***** Record excerpts *****
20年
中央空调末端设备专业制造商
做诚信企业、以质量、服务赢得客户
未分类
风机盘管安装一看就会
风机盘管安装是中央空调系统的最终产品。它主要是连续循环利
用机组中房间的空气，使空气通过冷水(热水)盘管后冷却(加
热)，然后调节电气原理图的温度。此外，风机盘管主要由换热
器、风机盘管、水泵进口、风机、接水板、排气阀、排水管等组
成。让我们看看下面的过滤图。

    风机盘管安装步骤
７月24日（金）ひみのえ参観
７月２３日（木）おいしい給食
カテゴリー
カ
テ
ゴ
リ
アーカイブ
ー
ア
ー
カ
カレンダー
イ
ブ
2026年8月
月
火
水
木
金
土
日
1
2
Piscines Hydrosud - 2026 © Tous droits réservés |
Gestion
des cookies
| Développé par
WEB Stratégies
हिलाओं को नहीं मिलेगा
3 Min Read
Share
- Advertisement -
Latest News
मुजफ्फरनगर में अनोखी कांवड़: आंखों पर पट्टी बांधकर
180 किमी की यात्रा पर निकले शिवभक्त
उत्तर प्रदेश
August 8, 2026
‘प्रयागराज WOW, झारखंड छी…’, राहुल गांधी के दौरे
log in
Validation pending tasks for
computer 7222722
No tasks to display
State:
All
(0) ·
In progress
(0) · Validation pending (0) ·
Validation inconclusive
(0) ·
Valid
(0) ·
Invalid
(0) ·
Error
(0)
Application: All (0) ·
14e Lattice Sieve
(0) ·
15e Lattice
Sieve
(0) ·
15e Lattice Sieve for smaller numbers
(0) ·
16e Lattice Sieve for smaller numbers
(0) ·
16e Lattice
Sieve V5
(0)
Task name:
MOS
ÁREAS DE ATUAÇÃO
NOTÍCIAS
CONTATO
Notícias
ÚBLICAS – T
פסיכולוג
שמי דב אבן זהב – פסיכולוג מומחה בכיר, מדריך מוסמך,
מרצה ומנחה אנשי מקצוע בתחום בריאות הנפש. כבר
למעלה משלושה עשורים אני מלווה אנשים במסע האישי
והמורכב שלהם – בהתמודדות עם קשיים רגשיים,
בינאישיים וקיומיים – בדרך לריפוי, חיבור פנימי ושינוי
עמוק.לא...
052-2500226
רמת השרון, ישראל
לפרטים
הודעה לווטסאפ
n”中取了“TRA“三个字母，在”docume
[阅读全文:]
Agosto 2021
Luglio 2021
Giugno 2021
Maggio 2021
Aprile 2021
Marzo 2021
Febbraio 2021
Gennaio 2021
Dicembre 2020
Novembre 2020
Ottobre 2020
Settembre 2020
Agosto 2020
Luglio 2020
*****
- [Problem details]
Edit the material above by putting "Grid" wherever "Lattice" appears, and leave every other line unchanged.

- [Your response]
20年
中央空调末端设备专业制造商
做诚信企业、以质量、服务赢得客户
未分类
风机盘管安装一看就会
风机盘管安装是中央空调系统的最终产品。它主要是连续循环利
用机组中房间的空气，使空气通过冷水(热水)盘管后冷却(加
热)，然后调节电气原理图的温度。此外，风机盘管主要由换热
器、风机盘管、水泵进口、风机、接水板、排气阀、排水管等组
成。让我们看看下面的过滤图。

    风机盘管安装步骤
７月24日（金）ひみのえ参観
７月２３日（木）おいしい給食
カテゴリー
カ
テ
ゴ
リ
アーカイブ
ー
ア
ー
カ
カレンダー
イ
ブ
2026年8月
月
火
水
木
金
土
日
1
2
Piscines Hydrosud - 2026 © Tous droits réservés |
Gestion
des cookies
| Développé par
WEB Stratégies
हिलाओं को नहीं मिलेगा
3 Min Read
Share
- Advertisement -
Latest News
मुजफ्फरनगर में अनोखी कांवड़: आंखों पर पट्टी बांधकर
180 किमी की यात्रा पर निकले शिवभक्त
उत्तर प्रदेश
August 8, 2026
‘प्रयागराज WOW, झारखंड छी…’, राहुल गांधी के दौरे
log in
Validation pending tasks for
computer 7222722
No tasks to display
State:
All
(0) ·
In progress
(0) · Validation pending (0) ·
Validation inconclusive
(0) ·
Valid
(0) ·
Invalid
(0) ·
Error
(0)
Application: All (0) ·
14e Grid Sieve
(0) ·
15e Grid
Sieve
(0) ·
15e Grid Sieve for smaller numbers
(0) ·
16e Grid Sieve for smaller numbers
(0) ·
16e Grid
Sieve V5
(0)
Task name:
MOS
ÁREAS DE ATUAÇÃO
NOTÍCIAS
CONTATO
Notícias
ÚBLICAS – T
פסיכולוג
שמי דב אבן זהב – פסיכולוג מומחה בכיר, מדריך מוסמך,
מרצה ומנחה אנשי מקצוע בתחום בריאות הנפש. כבר
למעלה משלושה עשורים אני מלווה אנשים במסע האישי
והמורכב שלהם – בהתמודדות עם קשיים רגשיים,
בינאישיים וקיומיים – בדרך לריפוי, חיבור פנימי ושינוי
עמוק.לא...
052-2500226
רמת השרון, ישראל
לפרטים
הודעה לווטסאפ
n”中取了“TRA“三个字母，在”docume
[阅读全文:]
Agosto 2021
Luglio 2021
Giugno 2021
Maggio 2021
Aprile 2021
Marzo 2021
Febbraio 2021
Gennaio 2021
Dicembre 2020
Novembre 2020
Ottobre 2020
Settembre 2020
Agosto 2020
Luglio 2020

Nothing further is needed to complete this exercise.